(Stored data)
------------------------

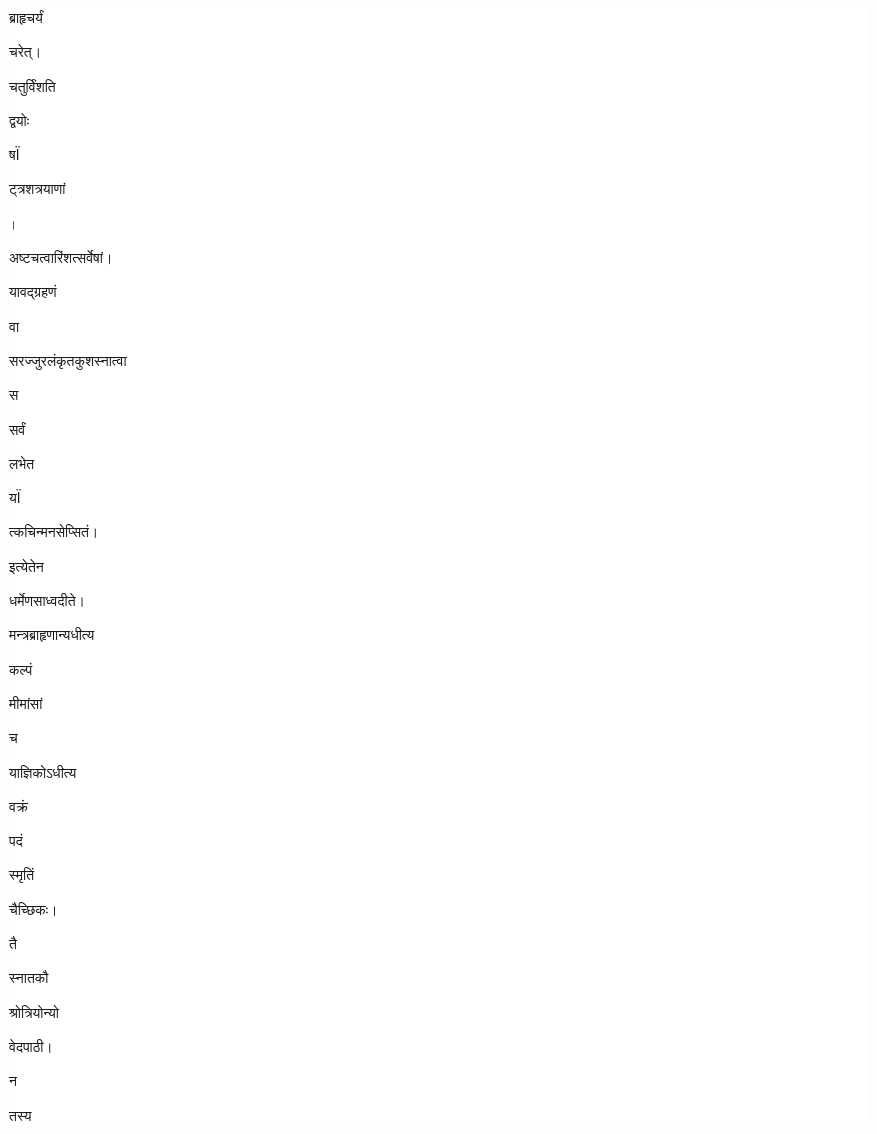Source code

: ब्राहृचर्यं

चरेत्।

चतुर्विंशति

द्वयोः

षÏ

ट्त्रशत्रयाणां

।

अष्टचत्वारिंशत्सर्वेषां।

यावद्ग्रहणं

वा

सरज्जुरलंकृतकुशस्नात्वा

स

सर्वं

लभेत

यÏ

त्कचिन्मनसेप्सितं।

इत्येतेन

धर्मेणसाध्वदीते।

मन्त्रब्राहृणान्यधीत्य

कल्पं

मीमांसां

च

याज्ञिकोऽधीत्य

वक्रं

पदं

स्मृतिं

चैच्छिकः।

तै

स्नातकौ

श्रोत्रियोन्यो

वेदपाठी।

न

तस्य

------------------------

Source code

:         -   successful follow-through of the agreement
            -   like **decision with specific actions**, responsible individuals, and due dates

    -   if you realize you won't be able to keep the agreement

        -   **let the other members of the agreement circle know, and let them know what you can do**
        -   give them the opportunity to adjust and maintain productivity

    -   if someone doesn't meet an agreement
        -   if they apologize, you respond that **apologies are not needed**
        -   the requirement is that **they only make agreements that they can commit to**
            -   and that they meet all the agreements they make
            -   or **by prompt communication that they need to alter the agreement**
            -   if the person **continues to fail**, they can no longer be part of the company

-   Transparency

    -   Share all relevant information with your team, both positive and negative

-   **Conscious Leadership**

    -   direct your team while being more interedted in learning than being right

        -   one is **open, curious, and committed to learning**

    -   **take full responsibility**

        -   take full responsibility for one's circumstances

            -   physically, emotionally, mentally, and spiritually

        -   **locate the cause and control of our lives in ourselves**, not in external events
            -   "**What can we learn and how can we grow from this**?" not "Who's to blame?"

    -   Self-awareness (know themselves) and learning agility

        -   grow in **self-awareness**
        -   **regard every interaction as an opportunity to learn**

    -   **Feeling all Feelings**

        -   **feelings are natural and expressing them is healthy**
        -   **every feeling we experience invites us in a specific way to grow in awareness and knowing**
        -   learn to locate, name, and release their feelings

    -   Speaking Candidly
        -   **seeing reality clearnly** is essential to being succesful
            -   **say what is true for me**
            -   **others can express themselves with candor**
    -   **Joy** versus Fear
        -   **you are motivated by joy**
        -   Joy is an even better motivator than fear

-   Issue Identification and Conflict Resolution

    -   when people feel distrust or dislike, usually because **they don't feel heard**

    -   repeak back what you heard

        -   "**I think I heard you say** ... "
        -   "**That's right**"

------------------------

WORK REQUIRED
State how many lines of the records above contain the word "heard", and give only that number.

OUTPUT OF THE TASK
3